Keep it simple. Not everything needs to be prettied up. In most cases, your readers aren’t fooled.
I love listening to the jargon that airlines spew. My guess is they use it to sound important and make passengers think they know what they are doing. Here are a few examples and my translations:
1. If your ticket is still in your possession… (If you still have your ticket…)
2. We will now commence the boarding procedure. (We’re going to start boarding now.)
3. This will expedite the boarding process. (This will speed up boarding.)
4. Welcome aboard Verbosity Airlines, servicing Pittsburgh. (Flying to Pittsburgh—bulls service cows.)

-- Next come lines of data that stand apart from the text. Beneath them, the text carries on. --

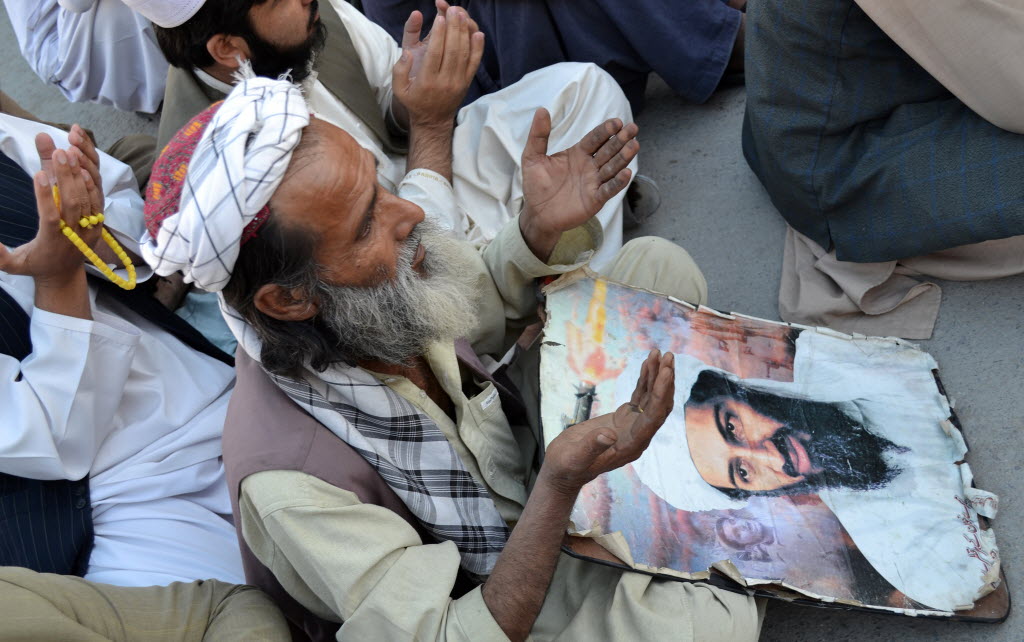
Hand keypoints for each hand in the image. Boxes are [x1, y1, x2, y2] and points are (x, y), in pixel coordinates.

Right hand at [0, 135, 102, 287]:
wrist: (64, 274)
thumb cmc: (35, 264)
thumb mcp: (14, 265)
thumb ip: (0, 257)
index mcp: (52, 242)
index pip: (51, 217)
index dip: (45, 197)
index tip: (38, 174)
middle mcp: (74, 234)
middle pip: (73, 203)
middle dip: (66, 176)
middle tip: (59, 151)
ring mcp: (89, 227)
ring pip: (87, 197)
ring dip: (80, 172)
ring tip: (71, 149)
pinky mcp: (98, 221)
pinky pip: (97, 198)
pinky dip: (91, 179)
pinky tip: (83, 161)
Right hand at [392, 4, 483, 128]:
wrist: (433, 121)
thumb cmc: (414, 101)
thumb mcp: (398, 89)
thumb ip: (400, 70)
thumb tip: (408, 52)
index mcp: (427, 81)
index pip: (435, 53)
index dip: (439, 33)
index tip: (440, 17)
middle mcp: (445, 81)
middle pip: (452, 50)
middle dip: (454, 27)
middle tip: (453, 9)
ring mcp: (458, 82)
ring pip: (464, 53)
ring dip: (464, 32)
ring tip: (461, 14)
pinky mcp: (467, 82)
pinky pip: (475, 63)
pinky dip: (478, 47)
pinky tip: (477, 32)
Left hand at [519, 109, 638, 261]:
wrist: (537, 214)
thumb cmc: (536, 185)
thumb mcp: (532, 157)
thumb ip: (538, 135)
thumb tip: (541, 109)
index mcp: (578, 153)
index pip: (595, 138)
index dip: (605, 131)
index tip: (616, 122)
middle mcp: (589, 166)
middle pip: (608, 150)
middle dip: (621, 139)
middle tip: (632, 128)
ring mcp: (594, 182)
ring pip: (612, 167)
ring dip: (623, 157)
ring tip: (634, 145)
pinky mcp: (595, 199)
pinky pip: (609, 189)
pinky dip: (618, 182)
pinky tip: (626, 173)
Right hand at [542, 350, 674, 496]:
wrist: (563, 470)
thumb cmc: (567, 467)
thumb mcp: (575, 458)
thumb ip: (592, 447)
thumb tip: (608, 435)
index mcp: (631, 446)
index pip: (654, 418)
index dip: (661, 394)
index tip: (666, 372)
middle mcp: (638, 435)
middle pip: (659, 406)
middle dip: (665, 381)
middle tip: (668, 355)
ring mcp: (632, 426)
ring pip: (652, 399)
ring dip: (657, 376)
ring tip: (660, 353)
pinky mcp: (624, 418)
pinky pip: (640, 397)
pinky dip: (645, 380)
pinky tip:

5. Make sure all electronic equipment is in the off position. (Turn all your electronics off.)
The brilliant George Carlin had a wonderful riff on “airline speak.” I’m paraphrasing here, but it contained lines like these:
1. “Our captain today is James Anderson.” The Captain! Who made this man a captain? Did I sleep through a military swearing-in?
2. “Be sure to collect all your personal items.” What else would I have? A fountain I stole from the park?
3. “Welcome to New York, where the local time is 5:00 p.m.” What else would it be? Bangkok time?
I swear, I will never forgive George for dying.
Death must sting very badly indeed because the word and its associates are so often avoided. People don’t die, they pass, pass on, pass away, expire (“like a magazine subscription,” in the words of the late—no, dead—George Carlin). Soldiers aren’t dead, they are fallen. People lose their spouses. They go to meet their maker, kick the bucket, join the choir invisible. If you want more euphemisms—words that try to make something bad sound more acceptable—go to YouTube and search for Monty Python’s hilarious “Dead Parrot” sketch.